Ice calving, also known as glacier calving or iceberg calving, is the breaking off of chunks of ice at the edge of a glacier.It is a form of ice ablation or ice disruption and is normally caused by the glacier expanding.
Some of these chunks can be as large as 200 feet and are accompanied by huge booms and cracking sounds.
Opportunities for beautifully ominous black and white images abound in Glacier Bay as evidenced by this view of Johns Hopkins Glacier. Overhanging clouds and fog embrace the Johns Hopkins Glacier.
The light in glaciers is heavily refracted giving them their distinctive blue appearance. If one wants to capture true luminous landscapes, this is the place.
Millions of years of tracking the mountains give glaciers a geology lesson in varying rock formations and ice floes gathering unto itself millions of tons of gravel, rock, and dirt.
Another example of a calving glacier. I strongly suggest a good zoom lens as the action happens usually without warning. Here, I used a Canon 70-300 mm DO lens. The photographer has to be ever vigilant if he or she wants to capture the calving.

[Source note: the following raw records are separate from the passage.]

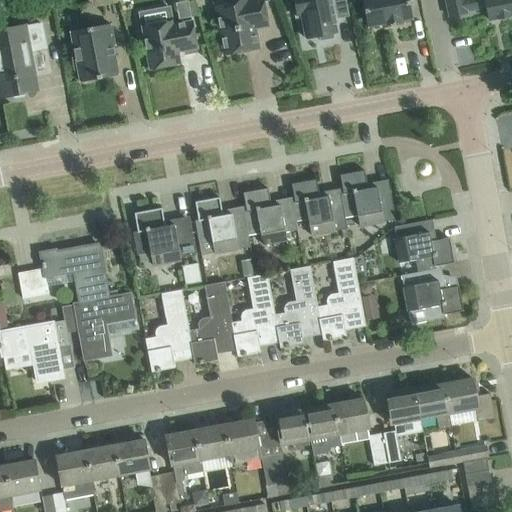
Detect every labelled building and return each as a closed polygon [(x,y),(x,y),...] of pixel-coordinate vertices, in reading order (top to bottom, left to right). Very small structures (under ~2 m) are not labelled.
[(187,0),(175,2),(178,19),(191,16),(187,0)] [(239,0),(215,5),(221,35),(224,55),(255,49),(252,34),(256,33),(255,29),(268,26),(262,0),(239,0)] [(292,0),(296,17),(302,16),(306,39),(319,37),(319,41),(333,38),(332,34),(337,33),(334,13),(347,11),(345,0),(292,0)] [(362,0),(367,27),(386,24),(386,26),(402,23),(401,21),(412,19),(408,0),(362,0)] [(511,0),(445,0),(449,16),(467,13),(466,12),(487,7),(490,21),(511,16),(511,0)] [(171,8),(140,13),(142,26),(146,49),(150,69),(180,63),(178,52),(185,50),(185,54),(196,52),(195,48),(197,48),(193,28),(191,20),(174,23),(173,20),(171,8)] [(24,26),(0,30),(0,89),(1,97),(11,96),(15,99),(24,97),(28,92),(37,91),(29,52),(46,49),(42,24),(25,27),(24,26)] [(110,24),(71,32),(80,82),(118,75),(113,47),(115,46),(110,24)] [(365,171),(340,175),(343,193),(341,194),(344,212),(345,217),(357,215),(359,227),(395,220),(389,185),(368,189),(365,171)] [(316,180),(292,184),(295,202),(292,203),(296,221),(308,219),(311,235),(347,229),(345,217),(344,212),(341,194),(320,198),(316,180)] [(244,212),(248,235),(260,233),(263,244),(287,240),(285,232),(297,230),(292,203),(271,206),(268,188),(243,193),(247,211),(244,212)] [(219,197),(195,202),(198,220),(195,221),(201,256),(250,247),(248,235),(244,212),(223,216),(219,197)] [(133,232),(137,252),(137,255),(151,253),(153,266),(181,261),(180,258),(196,255),(194,241),(190,221),(165,226),(162,208),(134,213),(138,231),(133,232)] [(431,241),(427,220),(394,227),(396,239),(394,239),(399,263),(415,260),(418,272),(436,269),(436,266),(454,263),(449,238),(431,241)] [(18,273),(22,293),(23,298),(48,294),(45,277),(73,272),(79,304),(109,299),(108,298),(99,244),(92,245),(93,248),(85,250),(85,247),(56,252),(56,250),(40,253),(43,269),(18,273)] [(366,326),(353,258),(333,262),(338,293),(331,294),(327,297),(326,301),(327,305),(318,307),(317,307),(322,334),(322,335),(323,340),(328,339),(328,340),(332,340),(332,339),(346,336),(345,327),(351,325),(352,329),(366,326)] [(251,259),(241,260),(243,276),(253,274),(251,259)] [(198,263),(183,266),(186,284),(201,282),(198,263)] [(318,307),(310,266),(290,270),(296,301),(288,302),(285,305),(283,309),(284,313),(274,315),(279,342),(280,348),(285,347),(285,348),(289,348),(289,347),(304,344),(302,335),(309,333),(309,337),(322,335),(322,334),(317,307),(318,307)] [(440,290),(436,266),(436,269),(418,272),(401,276),(410,324),(445,318),(445,314),(463,311),(458,286),(440,290)] [(274,315),(267,274),(247,278),(253,309),(245,310),(242,313),(240,317),(241,321),(232,323),(231,323),(237,350),(236,350),(237,356),(242,355),(243,356),(246,355),(261,352),(259,343),(266,341),(266,345),(279,342),(274,315)] [(232,323),(225,282),(204,286),(210,317),(202,318),(199,321),(197,325),(198,329),(189,331),(188,331),(194,358),(193,358),(194,364),(200,363),(200,364),(203,363),(218,360),(216,351),(223,349),(223,353),(236,350),(237,350),(231,323),(232,323)] [(189,331),(182,290),(161,294),(167,325),(159,326),(156,329),(155,333),(155,337),(145,339),(148,353),(152,372),(157,371),(157,372),(161,371),(175,368),(173,359),(180,357),(181,361),(193,358),(194,358),(188,331),(189,331)] [(135,325),(129,294),(108,298),(109,299),(79,304),(62,307),(65,321),(66,321),(68,333),(68,332),(79,330),(85,359),(110,355),(106,330),(135,325)] [(377,310),(364,312),(366,320),(378,318),(377,310)] [(66,321),(65,321),(0,333),(0,340),(2,348),(1,349),(2,356),(18,353),(17,351),(31,348),(38,382),(63,378),(58,348),(71,346),(68,332),(68,333),(66,321)] [(473,378),(443,384),(449,414),(475,409),(477,422),(494,418),(490,393),(476,396),(473,378)] [(451,427),(449,414),(443,384),(414,389),(420,419),(436,416),(439,429),(451,427)] [(420,419),(414,389),(385,394),(391,425),(420,419)] [(363,399),(333,404),(341,444),(369,439),(373,460),(368,461),(371,473),(386,471),(378,433),(368,435),(367,429),(368,429),(363,399)] [(341,444),(333,404),(305,409),(310,440),(312,450),(341,444)] [(310,440),(305,409),(275,415),(281,445),(295,442),(295,447),(310,444),(309,440),(310,440)] [(253,419),(224,425),(230,455),(231,464),(260,458),(268,497),(279,495),(271,454),(260,456),(253,419)] [(224,425),(195,430),(201,460),(230,455),(224,425)] [(201,460),(195,430),(166,436),(171,465),(173,465),(174,471),(164,473),(171,511),(182,509),(180,501),(184,497),(182,481),(184,478),(183,473),(188,472),(186,463),(201,460)] [(398,456),(394,430),(381,433),(388,470),(404,467),(402,455),(398,456)] [(144,440),(114,445),(120,475),(135,472),(138,484),(151,486),(155,511),(165,511),(167,511),(161,474),(150,476),(149,470),(144,440)] [(86,450),(91,480),(120,475),(114,445),(86,450)] [(485,446),(466,449),(456,451),(458,462),(463,461),(486,457),(487,457),(485,446)] [(91,480),(86,450),(56,456),(63,493),(52,495),(55,511),(66,511),(64,502),(65,502),(64,499),(94,494),(91,480)] [(456,451),(442,454),(444,465),(458,462),(456,451)] [(282,452),(271,454),(279,495),(290,493),(282,452)] [(463,461),(465,474),(489,470),(486,457),(463,461)] [(34,460),(5,465),(11,495),(40,490),(34,460)] [(11,495),(5,465),(0,466),(0,511),(13,509),(10,495),(11,495)] [(453,478),(452,469),(427,473),(429,483),(453,478)] [(465,474),(468,486),(491,482),(489,470),(465,474)] [(427,473),(402,478),(405,493),(421,490),(420,484),(429,483),(427,473)] [(334,485),(332,475),(317,478),(319,488),(334,485)] [(404,487),(402,478),(378,482),(380,492),(404,487)] [(380,492),(378,482),(354,487),(355,496),(380,492)] [(468,486),(470,498),(493,493),(491,482),(468,486)] [(355,496),(354,487),(329,491),(331,501),(355,496)] [(331,501),(329,491),(305,496),(306,505),(331,501)] [(239,502),(237,492),(222,494),(224,505),(239,502)] [(470,498),(472,510),(495,505),(493,493),(470,498)] [(55,511),(52,495),(42,497),(44,511),(55,511)] [(306,505),(305,496),(280,501),(281,510),(306,505)]
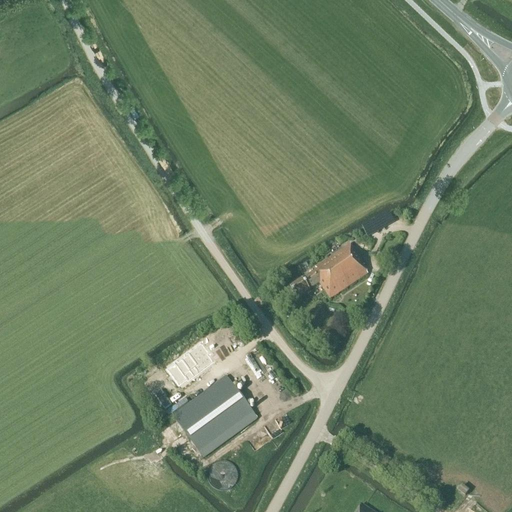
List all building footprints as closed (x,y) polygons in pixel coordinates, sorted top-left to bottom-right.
[(330,300),(367,275),(362,267),(365,266),(350,244),(315,268),(317,271),(290,289),(297,300),(319,285),(330,300)] [(228,338),(238,331),(232,322),(222,328),(228,338)] [(217,365),(200,342),(167,366),(167,365),(162,368),(164,370),(158,375),(156,373),(144,382),(146,385),(144,386),(151,397),(170,383),(183,400),(221,373),(216,366),(217,365)] [(227,378),(173,418),(202,458),(256,419),(227,378)] [(153,422),(161,425),(164,417),(156,414),(153,422)] [(206,480),(206,483),(207,486),(209,489),(212,491),(214,493),(216,494),(219,495),(222,495),(225,495),(228,495),(230,493),(233,492),(235,490),(236,488),(238,485),(238,482),(238,478),(238,474),(237,471),(235,468),(232,466),(229,464),(226,463),(223,463),(219,463),(216,464),(213,466),(210,468),(208,471),(207,473),(206,477),(206,480)] [(468,492),(461,487),(458,492),(465,497),(468,492)]
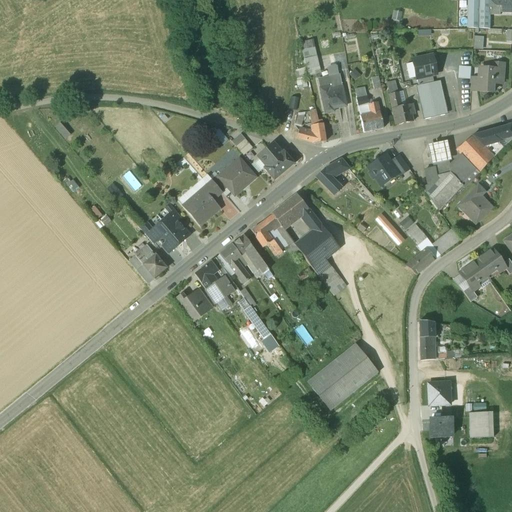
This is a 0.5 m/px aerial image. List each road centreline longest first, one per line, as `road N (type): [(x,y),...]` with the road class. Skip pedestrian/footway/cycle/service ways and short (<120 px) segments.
road 1 (tertiary): [(320,160),(0,420)]
road 2 (residential): [(320,160),(254,129),(152,103),(45,101),(7,109)]
road 3 (residential): [(511,213),(419,283),(411,312),(415,435)]
road 4 (tertiary): [(511,97),(468,121),(368,141),(320,160)]
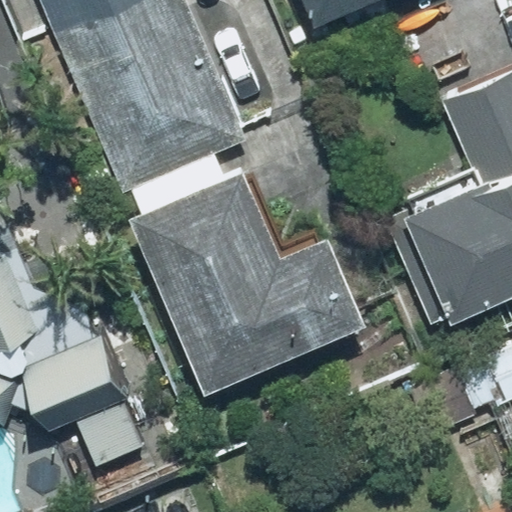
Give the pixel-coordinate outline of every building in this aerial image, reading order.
[(239,132),(183,0),(34,0),(104,162),(124,154),(143,198),(123,207),(198,384),(357,316),(319,226),(270,247),(234,162),(220,168),(210,144),(239,132)] [(303,0),(311,14),(341,0),(303,0)] [(442,310),(511,279),(511,64),(442,96),(473,166),(394,201),(442,310)] [(0,252),(0,390),(9,386),(26,424),(65,407),(90,464),(145,440),(96,327),(21,360),(10,335),(32,325),(0,252)] [(511,335),(407,381),(428,430),(490,403),(505,438),(511,435),(511,335)]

Glaciers aren’t the only feature of Glacier Bay. Rugged mountains surround the landscape and come in a multitude of colors.
Black and white or color? Whatever the photographer’s choice, it is certain to be spectacular. All of these images were photographed with a Canon EOS 5DSr and either a 24-105 mm lens or the 70-300 DO lens.
Image stabilization lenses are a must, as well since all of this images were shot from the deck of boats.
We spent several days on chartered boats and a cruise ship to get these images. Either choice can be expensive. The private charter captains and cruise line captains make plenty of time for photography and U.S. Forest Rangers board the cruise ships and give an extensive history of the glaciers.
Everything about Alaska is huge; the fish, the bears, the glaciers and Glacier National Park gives new meaning to “Go Big or Stay Home.”